8. Frankfurt will Integration statt Ideologie

Der große Zustrom von Asylbewerbern macht die Bedeutung von Integration noch größer als bislang schon. Gerade für die immer internationaler gewordene Stadt Frankfurt kann es ohne glückende Integration keine gute und sichere Zukunft geben. Daher bleiben wir unverändert und unbeirrt bei unserer Ablehnung des 2010 gegen unsere Stimmen im Römer verabschiedeten multikulturellen „Vielfalt“-Konzepts. Frankfurt muss sich beim Bund und beim Land Hessen mit allem Nachdruck für eine realistische, verkraftbare Asyl- und Einwanderungspolitik einsetzen.

Unsere Positionen:

  • Integration ist das allmähliche, sich individuell unterschiedlich vollziehende, freiwillige Hineinwachsen zugewanderter Menschen in den deutschen Lebens- und Kulturkreis.

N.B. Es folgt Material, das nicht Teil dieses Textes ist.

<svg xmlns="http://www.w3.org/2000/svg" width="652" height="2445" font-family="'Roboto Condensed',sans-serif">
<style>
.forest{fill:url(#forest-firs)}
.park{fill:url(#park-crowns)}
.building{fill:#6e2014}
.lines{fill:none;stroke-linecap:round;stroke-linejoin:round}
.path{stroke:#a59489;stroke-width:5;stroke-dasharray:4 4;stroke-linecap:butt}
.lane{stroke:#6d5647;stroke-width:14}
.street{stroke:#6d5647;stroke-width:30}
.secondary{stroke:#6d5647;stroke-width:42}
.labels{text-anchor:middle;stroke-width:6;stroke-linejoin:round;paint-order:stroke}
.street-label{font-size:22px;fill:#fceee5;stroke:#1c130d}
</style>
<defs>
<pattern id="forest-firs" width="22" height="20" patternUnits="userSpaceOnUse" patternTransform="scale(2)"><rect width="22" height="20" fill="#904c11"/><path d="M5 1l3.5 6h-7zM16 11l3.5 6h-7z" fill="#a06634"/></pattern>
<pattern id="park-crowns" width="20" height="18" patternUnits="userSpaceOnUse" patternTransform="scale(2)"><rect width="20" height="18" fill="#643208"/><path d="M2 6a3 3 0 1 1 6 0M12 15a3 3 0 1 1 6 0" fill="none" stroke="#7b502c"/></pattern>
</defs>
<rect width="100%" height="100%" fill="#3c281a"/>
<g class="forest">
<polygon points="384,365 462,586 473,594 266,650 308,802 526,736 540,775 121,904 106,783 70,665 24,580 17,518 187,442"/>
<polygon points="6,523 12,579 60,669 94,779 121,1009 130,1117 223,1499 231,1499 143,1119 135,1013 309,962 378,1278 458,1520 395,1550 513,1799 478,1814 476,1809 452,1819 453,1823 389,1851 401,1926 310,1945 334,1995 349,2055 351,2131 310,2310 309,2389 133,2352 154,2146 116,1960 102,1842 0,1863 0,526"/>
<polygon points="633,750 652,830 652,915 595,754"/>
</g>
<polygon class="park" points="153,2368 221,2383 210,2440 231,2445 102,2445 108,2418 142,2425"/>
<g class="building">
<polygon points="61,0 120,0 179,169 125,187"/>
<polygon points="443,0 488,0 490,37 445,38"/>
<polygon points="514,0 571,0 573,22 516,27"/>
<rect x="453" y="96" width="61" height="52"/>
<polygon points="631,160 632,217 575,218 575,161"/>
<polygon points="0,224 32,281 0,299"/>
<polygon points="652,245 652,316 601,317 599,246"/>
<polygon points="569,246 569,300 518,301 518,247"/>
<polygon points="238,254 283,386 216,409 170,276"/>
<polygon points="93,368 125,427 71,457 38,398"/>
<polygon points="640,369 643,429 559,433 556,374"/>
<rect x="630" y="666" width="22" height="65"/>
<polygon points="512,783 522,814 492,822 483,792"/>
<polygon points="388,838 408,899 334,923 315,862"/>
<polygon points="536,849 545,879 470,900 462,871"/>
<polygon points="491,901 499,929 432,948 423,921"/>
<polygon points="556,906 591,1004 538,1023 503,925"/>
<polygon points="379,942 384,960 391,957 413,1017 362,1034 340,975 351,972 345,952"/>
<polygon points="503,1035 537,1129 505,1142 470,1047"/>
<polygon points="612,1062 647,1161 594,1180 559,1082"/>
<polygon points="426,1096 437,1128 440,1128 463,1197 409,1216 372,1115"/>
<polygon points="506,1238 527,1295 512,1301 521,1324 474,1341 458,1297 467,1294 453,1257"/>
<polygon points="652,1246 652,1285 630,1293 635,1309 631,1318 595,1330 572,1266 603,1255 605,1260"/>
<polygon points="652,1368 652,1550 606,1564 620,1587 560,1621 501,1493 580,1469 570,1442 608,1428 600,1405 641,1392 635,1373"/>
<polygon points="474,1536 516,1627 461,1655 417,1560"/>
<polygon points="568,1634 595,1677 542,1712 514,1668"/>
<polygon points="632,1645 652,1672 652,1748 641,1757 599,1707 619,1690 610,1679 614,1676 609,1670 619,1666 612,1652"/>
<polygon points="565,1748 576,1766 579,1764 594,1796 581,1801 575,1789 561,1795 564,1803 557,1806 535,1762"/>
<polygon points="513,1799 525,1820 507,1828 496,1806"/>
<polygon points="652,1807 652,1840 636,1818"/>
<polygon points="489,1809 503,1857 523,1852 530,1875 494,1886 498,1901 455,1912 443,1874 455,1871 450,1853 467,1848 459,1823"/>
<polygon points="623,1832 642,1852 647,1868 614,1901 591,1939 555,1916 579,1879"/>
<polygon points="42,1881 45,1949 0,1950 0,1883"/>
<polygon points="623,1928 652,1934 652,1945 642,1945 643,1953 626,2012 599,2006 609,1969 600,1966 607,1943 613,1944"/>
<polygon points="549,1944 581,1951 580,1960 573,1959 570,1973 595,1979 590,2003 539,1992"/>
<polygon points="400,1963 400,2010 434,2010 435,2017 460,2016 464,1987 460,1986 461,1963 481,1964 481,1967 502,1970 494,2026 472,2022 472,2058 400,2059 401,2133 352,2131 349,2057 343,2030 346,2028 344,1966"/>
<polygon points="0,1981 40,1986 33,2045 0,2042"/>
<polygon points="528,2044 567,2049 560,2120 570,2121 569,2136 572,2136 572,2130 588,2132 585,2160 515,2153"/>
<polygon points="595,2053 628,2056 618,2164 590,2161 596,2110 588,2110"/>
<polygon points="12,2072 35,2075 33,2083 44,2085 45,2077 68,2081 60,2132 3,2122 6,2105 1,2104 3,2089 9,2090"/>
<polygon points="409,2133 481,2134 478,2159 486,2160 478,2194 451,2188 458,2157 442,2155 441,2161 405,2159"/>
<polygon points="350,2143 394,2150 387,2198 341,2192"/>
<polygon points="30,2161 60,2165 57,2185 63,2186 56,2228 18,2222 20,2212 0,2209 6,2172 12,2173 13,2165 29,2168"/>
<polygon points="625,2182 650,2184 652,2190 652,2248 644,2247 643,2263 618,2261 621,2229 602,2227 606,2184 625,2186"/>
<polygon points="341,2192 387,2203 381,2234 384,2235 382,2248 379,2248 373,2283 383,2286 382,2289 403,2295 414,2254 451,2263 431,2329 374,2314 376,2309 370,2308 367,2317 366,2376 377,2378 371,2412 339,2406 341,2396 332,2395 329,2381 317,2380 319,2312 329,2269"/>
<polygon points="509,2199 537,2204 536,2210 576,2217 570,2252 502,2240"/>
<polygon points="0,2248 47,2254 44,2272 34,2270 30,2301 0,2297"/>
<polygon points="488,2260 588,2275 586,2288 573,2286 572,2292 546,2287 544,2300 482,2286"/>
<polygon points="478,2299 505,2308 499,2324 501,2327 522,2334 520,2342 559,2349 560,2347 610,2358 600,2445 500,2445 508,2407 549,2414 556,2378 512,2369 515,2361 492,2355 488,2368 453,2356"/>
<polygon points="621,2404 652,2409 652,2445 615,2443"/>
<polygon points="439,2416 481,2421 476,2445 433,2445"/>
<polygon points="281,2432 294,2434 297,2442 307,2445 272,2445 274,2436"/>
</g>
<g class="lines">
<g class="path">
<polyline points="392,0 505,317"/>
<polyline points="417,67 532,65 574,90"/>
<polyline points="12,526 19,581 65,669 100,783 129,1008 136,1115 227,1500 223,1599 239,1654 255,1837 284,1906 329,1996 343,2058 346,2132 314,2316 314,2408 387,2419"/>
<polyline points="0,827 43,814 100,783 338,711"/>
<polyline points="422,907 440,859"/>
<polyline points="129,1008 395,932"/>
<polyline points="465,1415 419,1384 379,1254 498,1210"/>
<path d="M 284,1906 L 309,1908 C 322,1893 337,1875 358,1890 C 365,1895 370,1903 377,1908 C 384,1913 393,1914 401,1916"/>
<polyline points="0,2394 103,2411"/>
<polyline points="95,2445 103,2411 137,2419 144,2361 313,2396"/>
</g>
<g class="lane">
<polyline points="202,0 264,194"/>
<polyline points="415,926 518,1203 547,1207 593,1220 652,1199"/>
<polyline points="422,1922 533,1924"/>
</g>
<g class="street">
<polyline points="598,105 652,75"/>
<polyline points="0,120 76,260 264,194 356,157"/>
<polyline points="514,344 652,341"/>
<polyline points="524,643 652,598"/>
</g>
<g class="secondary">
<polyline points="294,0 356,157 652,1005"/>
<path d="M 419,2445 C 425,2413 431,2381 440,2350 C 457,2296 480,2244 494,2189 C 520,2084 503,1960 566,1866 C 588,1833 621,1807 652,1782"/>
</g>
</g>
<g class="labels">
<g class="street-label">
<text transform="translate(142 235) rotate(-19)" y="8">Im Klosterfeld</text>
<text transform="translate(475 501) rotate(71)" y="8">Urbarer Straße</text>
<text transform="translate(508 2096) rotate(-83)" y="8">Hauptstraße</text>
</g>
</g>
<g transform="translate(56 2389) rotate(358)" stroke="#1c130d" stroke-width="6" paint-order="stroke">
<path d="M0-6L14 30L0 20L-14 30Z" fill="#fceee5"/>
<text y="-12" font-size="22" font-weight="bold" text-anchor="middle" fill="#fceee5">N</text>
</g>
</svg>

  • Die Interessen, Bedürfnisse und das Selbstverständnis der einheimischen deutschen Aufnahmegesellschaft Frankfurts sind zu respektieren und zu schützen.
  • Wer nachhaltig integrieren will, bedarf selbst einer positiven Identität. Die positiven Seiten der Geschichte und Kultur Frankfurts und Deutschlands werden deshalb künftig in der Politik, der Erziehung, Bildung und im öffentlichen Leben der Stadt weit stärker in den Mittelpunkt gestellt.

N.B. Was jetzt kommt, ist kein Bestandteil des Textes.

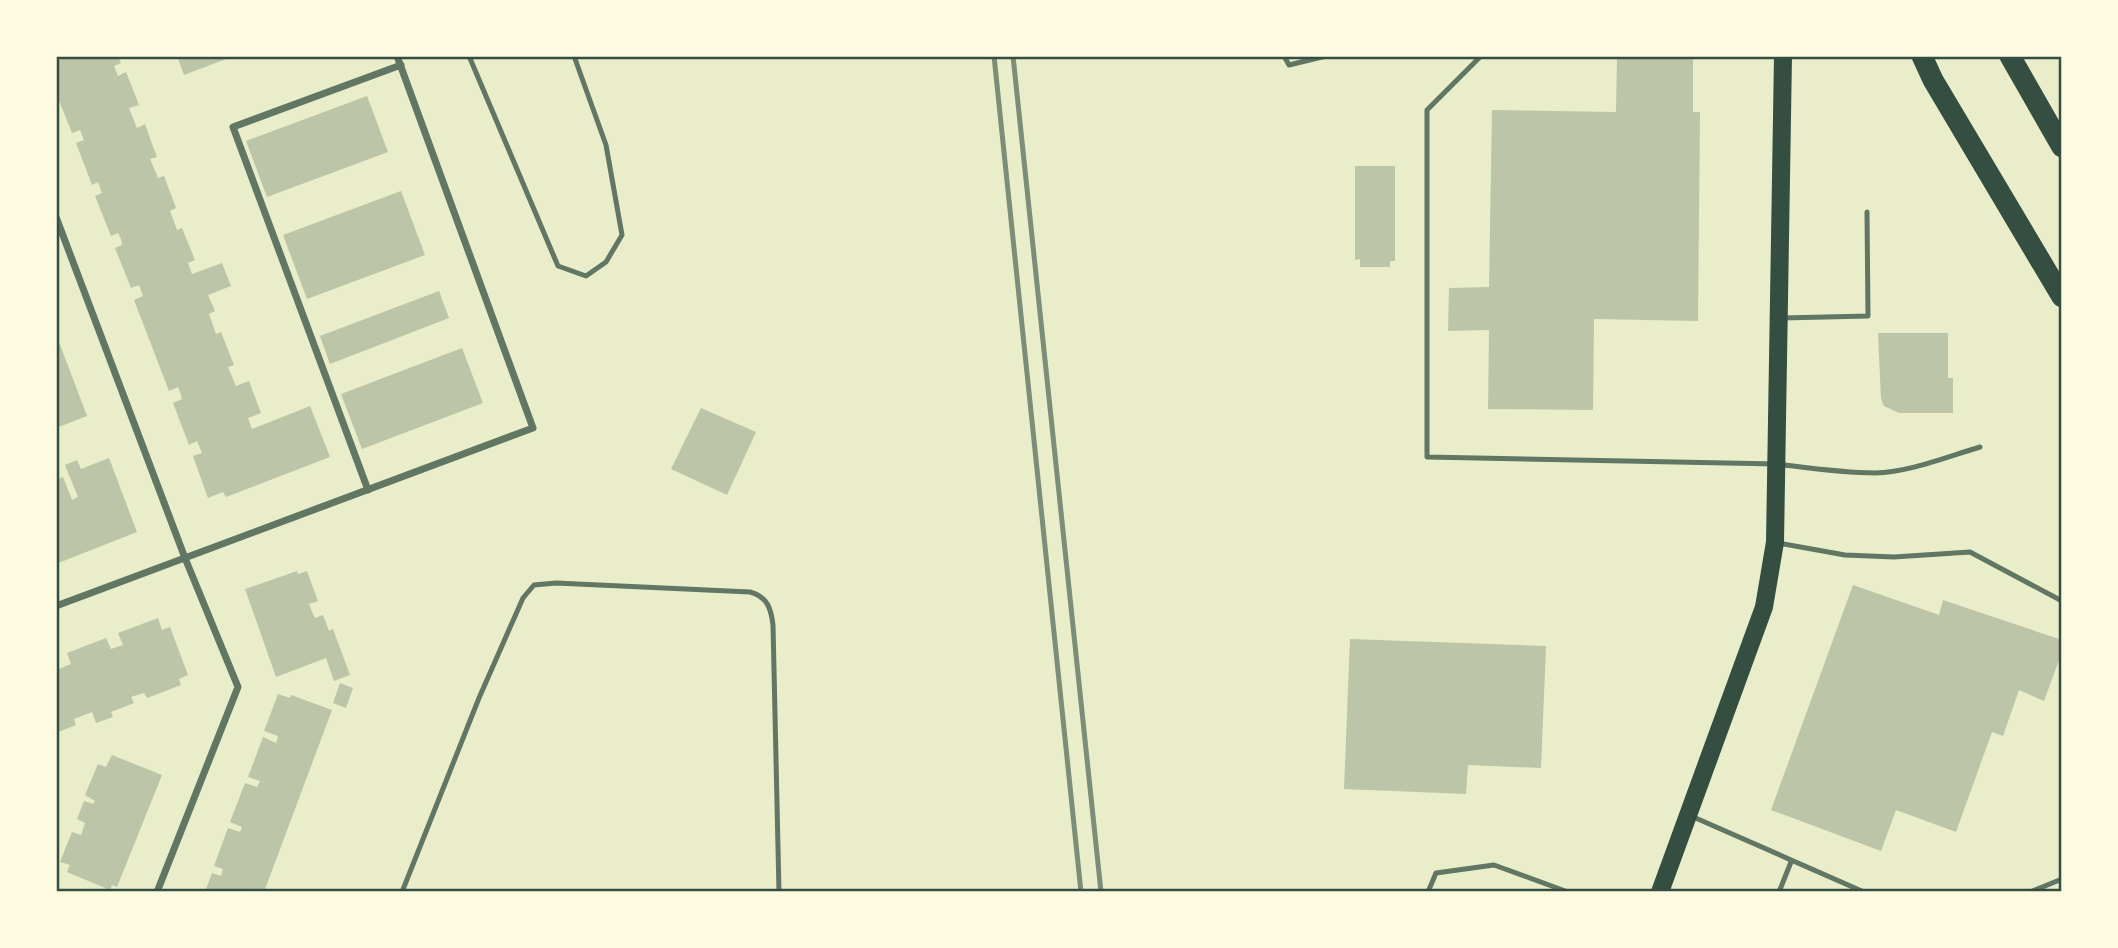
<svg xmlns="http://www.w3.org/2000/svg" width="2118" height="948" font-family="'Nunito Sans',sans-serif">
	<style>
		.building { fill: #bcc5a7 }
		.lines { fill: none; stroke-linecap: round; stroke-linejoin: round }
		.service { stroke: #617663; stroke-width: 5 }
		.minor { stroke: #617663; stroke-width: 7 }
		.primary { stroke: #344e41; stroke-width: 18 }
		.motorway { stroke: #344e41; stroke-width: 21 }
		.rail { stroke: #7c8e77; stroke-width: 5 }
		.neatline { fill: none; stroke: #344e41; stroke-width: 2.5 }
	</style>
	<rect width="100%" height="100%" fill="#e9edc9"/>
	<g class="building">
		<path d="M59,56h59l3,7 -7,3 4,10 8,-4 6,15 7,18 -10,3 8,20 8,-4 6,17 6,16 -7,2 8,19 6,-2 12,32 -6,3 3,8 4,11 5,-2 13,32 -7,3 4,11 30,-11 9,23 -23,9 7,16 -6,3 7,20 5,-2 13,33 -6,2 8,19 13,-5 12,32 -13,5 4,11 58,-23 20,51 -104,40 -3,-5 -15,6 -15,-42 9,-3 -5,-12 -8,4 -16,-42 9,-4 -1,-4 -3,-8 -9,4 -35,-91 9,-4 -4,-11 -8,3 -16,-40 7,-3 -1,-6 -3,-6 -7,3 -16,-40 7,-3 -4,-11 -6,3 -16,-42 8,-3 -4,-10 -8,3 -16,-40v-32l4,-1z"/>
		<path d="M177,56h57l-50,19z"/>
		<path d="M1617,56h76v56h7l-2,209 -104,-2 -1,91 -105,-1 1,-79 -41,1 1,-43 40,-1 3,-177 124,2z"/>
		<path d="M367,96l21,56 -121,45 -21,-56z"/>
		<path d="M1355,166h40v95h-5v6h-30v-8l-5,1z"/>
		<path d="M401,191l24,64 -118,44 -24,-64z"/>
		<path d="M439,291l10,27 -119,46 -10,-28z"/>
		<path d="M1878,333h70v45h5v35h-54l-15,-7 -3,-7z"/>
		<path d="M56,334l31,82 -31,12z"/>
		<path d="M462,348l21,55 -121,46 -21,-55z"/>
		<path d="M701,408l55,24 -29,63 -56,-26z"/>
		<path d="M109,458l28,74 -81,32v-84l7,-3 9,23 6,-3 -13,-32 12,-5 4,9z"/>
		<path d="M297,571l1,3 9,-3 11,30 -9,3 4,10 2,4 8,-3 6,16 4,-2 17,46 -16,6 -8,-23 -50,19 -31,-88z"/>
		<path d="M1853,585l86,30 4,-15 119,40v12l-18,49 -25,-11 -16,46 -11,-4 -36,100 -60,-22 -15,41 -110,-41z"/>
		<path d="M158,618l4,12 8,-3 18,48 -9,4 2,6 -34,13 -3,-5 -7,2 -6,2 3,6 -23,9 2,5 -17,6 -4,-11 -18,7 2,6 -20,8v-72l3,8 9,-4 3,-1 -4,-11 39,-15 5,11 12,-4 -5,-12z"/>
		<path d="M1350,639l196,7 -5,122 -73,-3 -2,29 -122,-5z"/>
		<path d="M340,683l13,5 -7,20 -13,-5z"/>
		<path d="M278,694l12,4 1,-3 41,15 -68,182h-59l7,-19 9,3 2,-7 -9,-3 14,-38 12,4 2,-5 -12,-5 15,-39 12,4 3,-6 -12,-4 15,-40 13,6 2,-7 -14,-5z"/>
		<path d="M112,755l50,20 -45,112 -5,-2 -2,5 -43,-18 3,-7 -10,-3 12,-30 9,3 4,-12 -8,-4 7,-18 9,3 2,-3 -10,-6 13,-31 8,3z"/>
	</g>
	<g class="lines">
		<g class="service">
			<path d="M469,56l89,210 28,10 20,-14 16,-27 -16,-90 -32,-89"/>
			<path d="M1284,56l5,9 37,-9"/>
			<path d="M1481,56l-54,54v347l350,7c32,4 65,9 98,9 35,-1 71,-16 105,-26"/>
			<path d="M1782,318l86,-2 -1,-104"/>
			<path d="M1778,543l67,12 49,2 76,-5 92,49"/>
			<path d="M1691,816l173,76"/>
			<path d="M402,892l77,-194 44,-100 11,-13 22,-2 194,9c18,5 21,17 23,33l6,267"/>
			<path d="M1428,892l8,-19 58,-8 74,27"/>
			<path d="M1779,892l12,-30"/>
			<path d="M2030,892l32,-13"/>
		</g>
		<g class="minor">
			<path d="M56,217l129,341 53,129 -81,205"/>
			<path d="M368,490l-135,-363 168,-62"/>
			<path d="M56,606l477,-178 -136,-372"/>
		</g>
		<path class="primary" d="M1660,892l104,-285 11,-65 8,-486"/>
		<g class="motorway">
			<path d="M1922,56l11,24 129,217"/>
			<path d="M2010,56l52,91"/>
		</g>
		<g class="rail">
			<path d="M994,56l87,836"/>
			<path d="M1013,56l88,836"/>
		</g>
	</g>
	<rect width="2118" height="948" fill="none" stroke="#fefae0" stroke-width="116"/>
	<rect x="58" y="58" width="2002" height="832" class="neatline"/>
</svg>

  • Die derzeit noch im Amt für multikulturelle Angelegenheiten integrierte Antidiskriminierungsstelle arbeitet künftig eigenständig. Als Behörde in der Stadtverwaltung beschäftigt sie sich mit Lösungen für Konflikte zwischen individuellen Integrationspartnern. Sie wird tätig bei angezeigten Fällen tatsächlicher oder vermeintlicher Diskriminierung von Ausländern, Zuwanderern und deren Nachkommen wie auch bei der tatsächlichen oder vermeintlichen Diskriminierung einheimischer deutscher Einwohner Frankfurts.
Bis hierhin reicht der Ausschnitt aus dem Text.